The wait could end Sunday in the Pennzoil 400 at Homestead-Miami Speedway.
"It's more fun than I anticipated," Jarrett said. "Also, a lot of pressure, a lot less sleep at times.
"But on the other side of it, when you're awake and a part of this, there is nothing quite like it. This is definitely the thrill of a lifetime for me."
Driving the Robert Yates Racing Ford, Jarrett built his lead to 314 points after the Pepsi 400 at Michigan Speedway on Aug. 22. Just about everybody conceded the title to him at that point, but Jarrett still has some work to do with two races remaining.
He holds a 231-point lead over Bobby Labonte and needs only to finish eighth Sunday to win the title. Jarrett could lose the championship only with disastrous finishes Sunday and in the finale a week later in Hampton, Ga.
Because he finished third, second and third in the points the last three years, nobody is really surprised by Jarrett's showing this season least of all him.
"I think watching teams that were ahead of us and how they handled the situation has helped us," Jarrett said. "Being smart, watching people like Terry Labonte and Dale Earnhardt and Jeff Gordon win their championships, you watch how they race.
"They continue to race hard, but they race a lot more with their head at this time of year, and that's what we've tried to do."
Jarrett, son of two-time NASCAR champion Ned Jarrett, believes there is some truth in the old adage that you have to lose a championship before you can win one.
"You have to go through championship scenarios to realize what it's all about; not only the racing, but the mind games that go along with it," he said.
If Jarrett does wrap up the title, he and his father will join Lee and Richard Petty as the only father-son combinations to have won championships in NASCAR's top series.
How much of a role has Ned Jarrett played in his son's development as a race driver?
"I guess he learned a lot of things just by being around racing all these years," said the elder Jarrett, wh admits he's been more nervous than his son during this title run. "But remember, he was only 8 years old when I won my last championship, so he doesn't remember anything about what was going on then.
"If I made any contributions to his efforts along the way, I think it's that I taught him to be patient.

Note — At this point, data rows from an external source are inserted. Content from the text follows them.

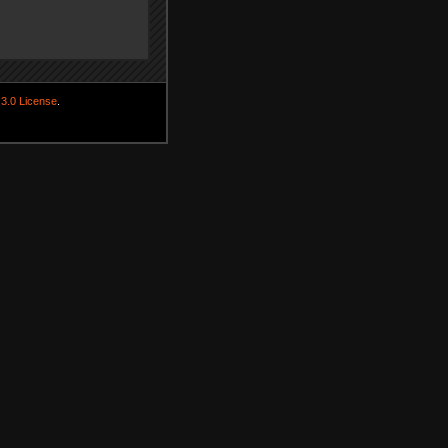
3.0 License
.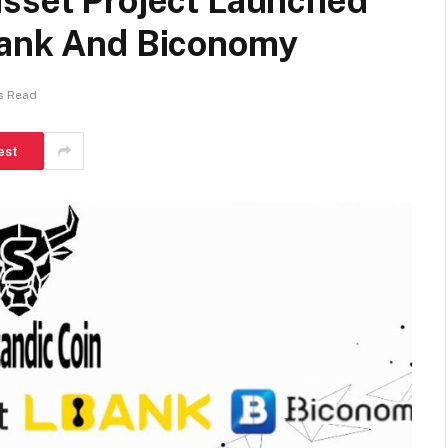
asset Project Launched
Bank And Biconomy
s Read
est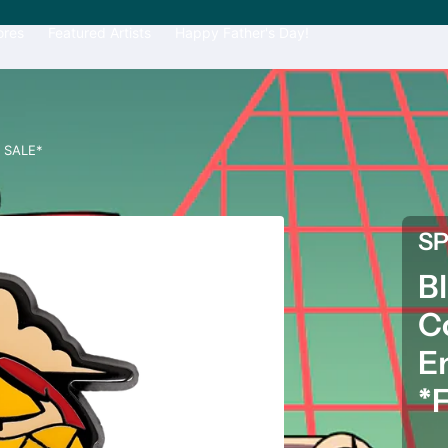
ores
Featured Artists
Happy Father's Day!
L SALE*
S
B
C
E
*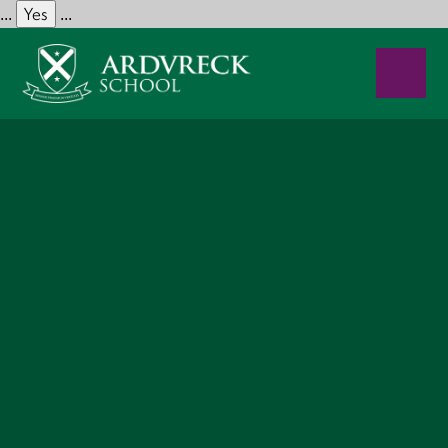
Yes
...
...
Skip to content ↓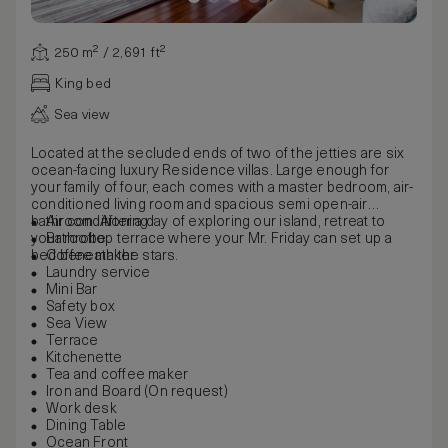
250 m² / 2,691 ft²
King bed
Sea view
Located at the secluded ends of two of the jetties are six
ocean-facing luxury Residence villas. Large enough for
your family of four, each comes with a master bedroom, air-
conditioned living room and spacious semi open-air
bathroom. After a day of exploring our island, retreat to
Air conditioning
your rooftop terrace where your Mr. Friday can set up a
Bathrobe
bed beneath the stars.
Coffee maker
Laundry service
Mini Bar
Safety box
Sea View
Terrace
Kitchenette
Tea and coffee maker
Iron and Board (On request)
Work desk
Dining Table
Ocean Front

He is really good at sizing up situations during a race."
Dale doesn't hesitate to ask his father for advice. The two have consulted often during this year's championship chase.

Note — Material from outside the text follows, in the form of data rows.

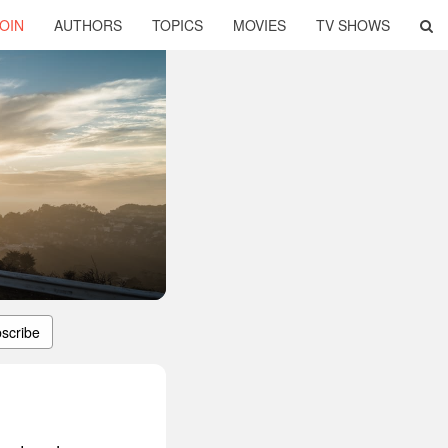
OIN
AUTHORS
TOPICS
MOVIES
TV SHOWS
scribe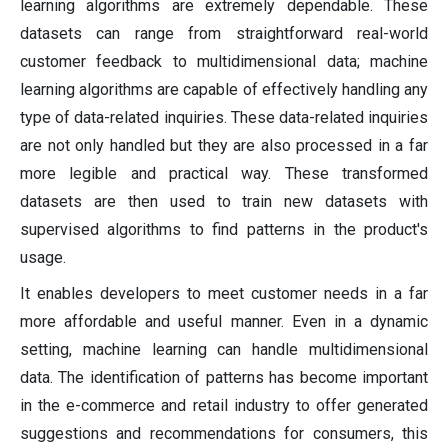
learning algorithms are extremely dependable. These
datasets can range from straightforward real-world
customer feedback to multidimensional data; machine
learning algorithms are capable of effectively handling any
type of data-related inquiries. These data-related inquiries
are not only handled but they are also processed in a far
more legible and practical way. These transformed
datasets are then used to train new datasets with
supervised algorithms to find patterns in the product's
usage.
It enables developers to meet customer needs in a far
more affordable and useful manner. Even in a dynamic
setting, machine learning can handle multidimensional
data. The identification of patterns has become important
in the e-commerce and retail industry to offer generated
suggestions and recommendations for consumers, this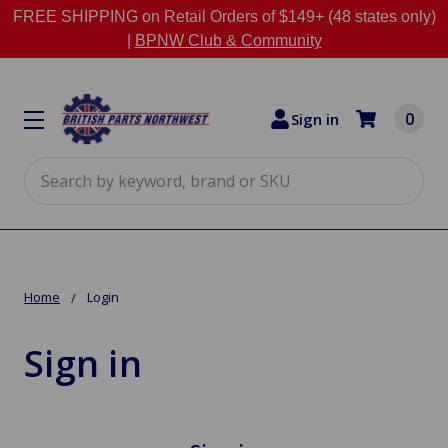
FREE SHIPPING on Retail Orders of $149+ (48 states only)
|
BPNW Club & Community
0
Sign in
Search
Home
Login
Sign in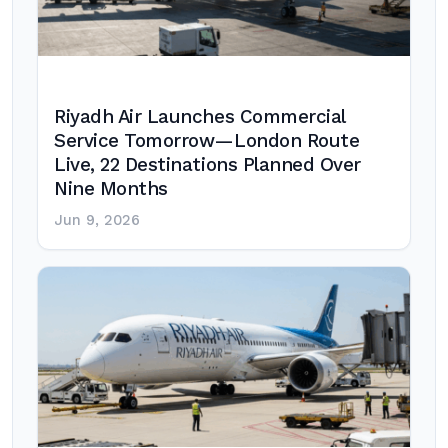
Riyadh Air Launches Commercial
Service Tomorrow—London Route
Live, 22 Destinations Planned Over
Nine Months
Jun 9, 2026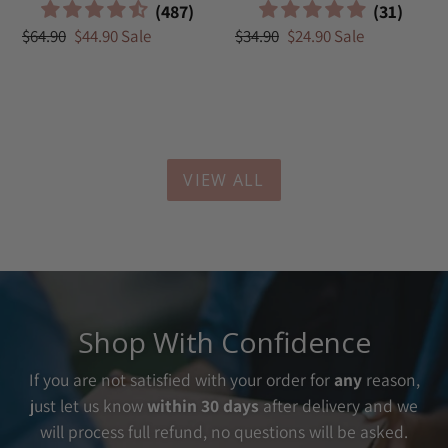
Regular
$64.90
Sale
$44.90
Sale
Regular
$34.90
Sale
$24.90
Sale
price
price
price
price
VIEW ALL
Shop With Confidence
If you are not satisfied with your order for
any
reason,
just let us know
within 30 days
after delivery and we
will process full refund, no questions will be asked.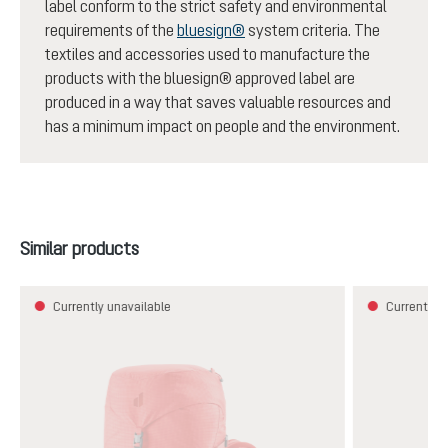
label conform to the strict safety and environmental
requirements of the
bluesign®
system criteria. The
textiles and accessories used to manufacture the
products with the bluesign® approved label are
produced in a way that saves valuable resources and
has a minimum impact on people and the environment.
Skip product gallery
Similar products
Currently unavailable
Currently u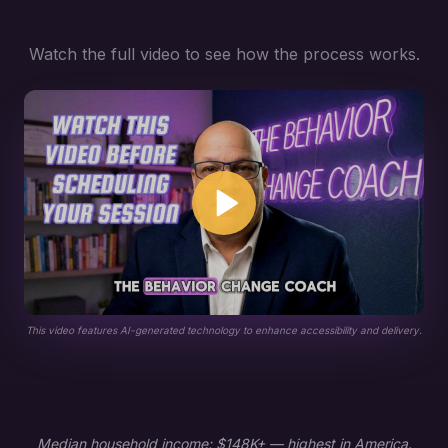
Watch the full video to see how the process works.
This video features AI-generated technology to enhance accessibility and delivery.
Median household income: $148K+ — highest in America.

"We've talked about what you do and what's the best scenario," the younger Jarrett said. "Not only has he been through it, but he's been in a good position to watch others go through it and see how they've handled it.
"Driving a race car hasn't changed, and racing for a championship hasn't changed, whether it's 1965 or 1999. I think having someone like that to talk to has helped me stay focused."

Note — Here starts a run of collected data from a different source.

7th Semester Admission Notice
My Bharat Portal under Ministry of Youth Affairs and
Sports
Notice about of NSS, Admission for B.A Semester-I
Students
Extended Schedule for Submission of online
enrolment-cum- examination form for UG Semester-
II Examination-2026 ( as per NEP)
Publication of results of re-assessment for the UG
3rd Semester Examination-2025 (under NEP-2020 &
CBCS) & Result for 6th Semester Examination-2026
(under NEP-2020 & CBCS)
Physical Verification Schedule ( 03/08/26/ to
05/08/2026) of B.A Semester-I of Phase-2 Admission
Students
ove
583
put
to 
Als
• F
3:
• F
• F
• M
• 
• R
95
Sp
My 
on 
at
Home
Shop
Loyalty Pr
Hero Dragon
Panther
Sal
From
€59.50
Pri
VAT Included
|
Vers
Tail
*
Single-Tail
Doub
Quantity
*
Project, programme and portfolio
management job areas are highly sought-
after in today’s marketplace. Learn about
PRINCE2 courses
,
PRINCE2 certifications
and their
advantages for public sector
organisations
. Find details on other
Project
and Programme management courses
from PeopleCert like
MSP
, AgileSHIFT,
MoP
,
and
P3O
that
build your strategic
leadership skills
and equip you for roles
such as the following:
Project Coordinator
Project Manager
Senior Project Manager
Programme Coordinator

With the championship so close, he can almost feel the elation. But his father is there to calm him down.
"You have to try to keep your feet on the ground," Ned said.
His son has learned that lesson but doesn't want to be so focused on winning the title that he misses the enjoyment of getting there.
"I've told the guys on our team I don't want them not to be excited," Dale said. "Like myself, I want us to enjoy this and be excited for what could happen here."